Celebrating Dia de los Muertos and Halloween
Day of the Dead (Spanish: Día de los Muertos) is a Mexican holiday celebrated throughout Mexico and around the world in other cultures. The holiday focuses on gatherings of family and friends to pray for and remember friends and family members who have died. It is particularly celebrated in Mexico, where it is a national holiday, and all banks are closed. The celebration takes place on November 1 and 2, in connection with the Catholic holidays of All Saints' Day and All Souls' Day. Traditions connected with the holiday include building private altars honoring the deceased using sugar skulls, marigolds, and the favorite foods and beverages of the departed and visiting graves with these as gifts. They also leave possessions of the deceased.

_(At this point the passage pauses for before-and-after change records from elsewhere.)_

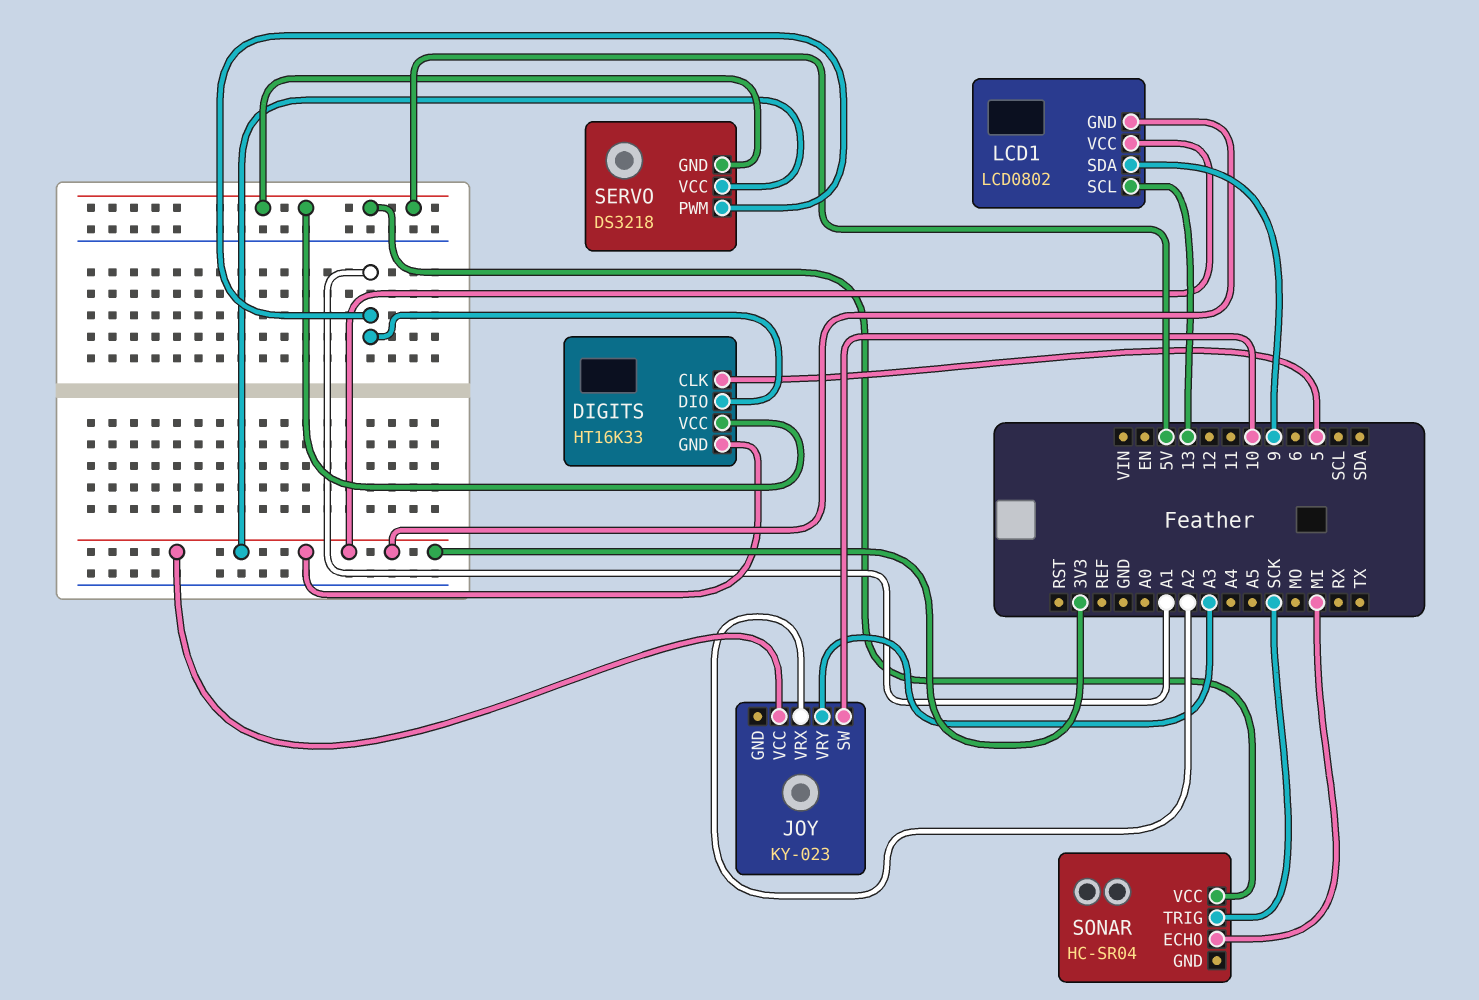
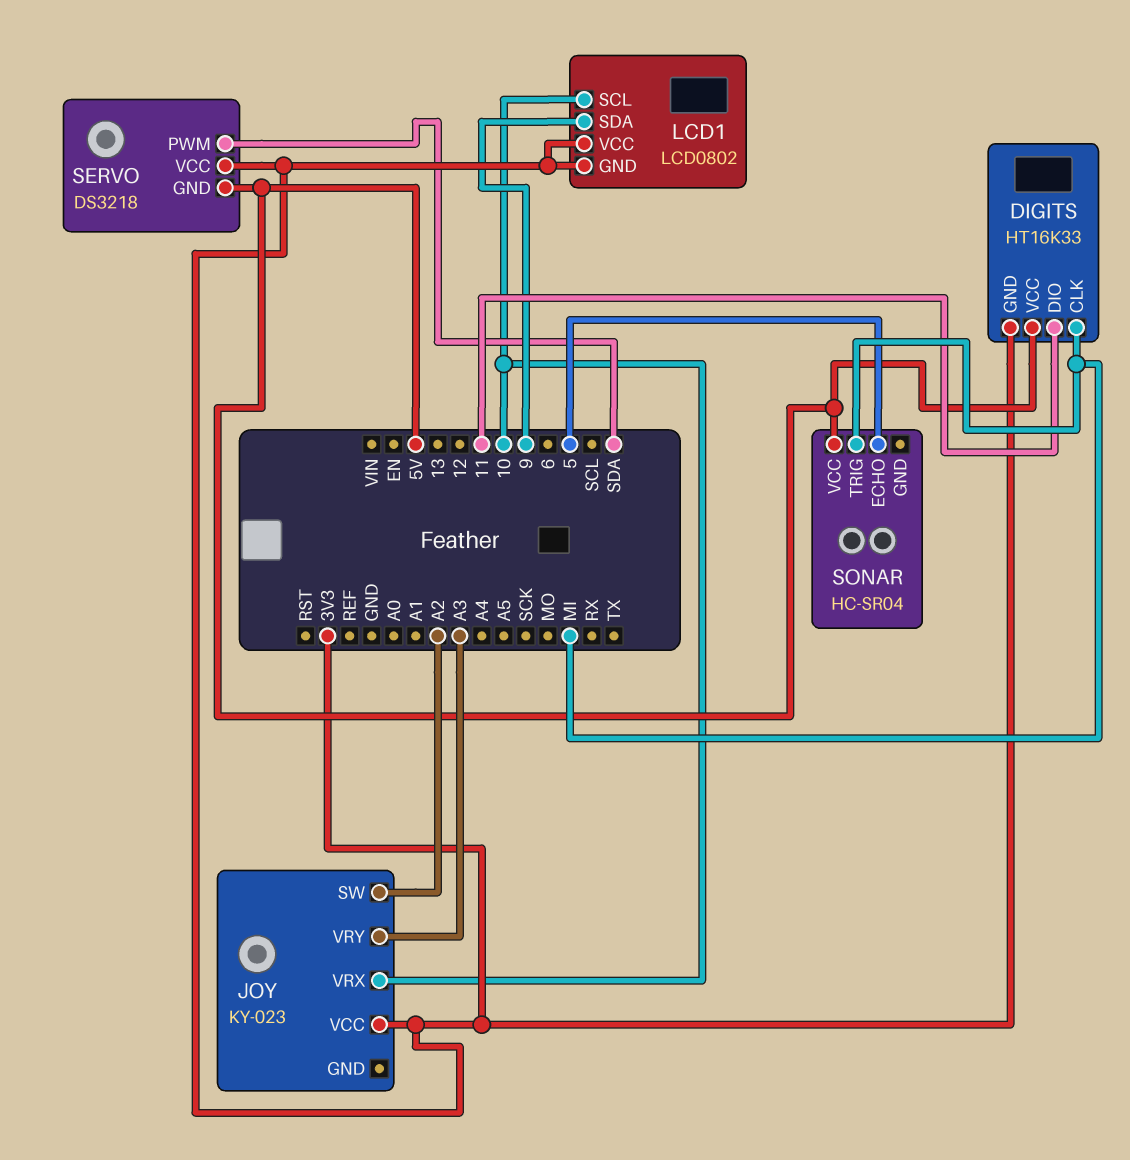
DIGITS pin CLK: 5 -> MI
DIGITS pin DIO: A1 -> 11
JOY pin SW: 10 -> A2
JOY pin VRX: A2 -> 10
LCD1 pin SCL: 13 -> 10
SERVO pin PWM: A1 -> SDA
SONAR pin ECHO: MI -> 5
SONAR pin TRIG: SCK -> MI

Scholars trace the origins of the modern Mexican holiday to indigenous observances dating back hundreds of years and to an Aztec festival dedicated to the goddess Mictecacihuatl. The holiday has spread throughout the world: In Brazil, Dia de Finados is a public holiday that many Brazilians celebrate by visiting cemeteries and churches. In Spain, there are festivals and parades, and, at the end of the day, people gather at cemeteries and pray for their dead loved ones. Similar observances occur elsewhere in Europe, and similarly themed celebrations appear in many Asian and African cultures.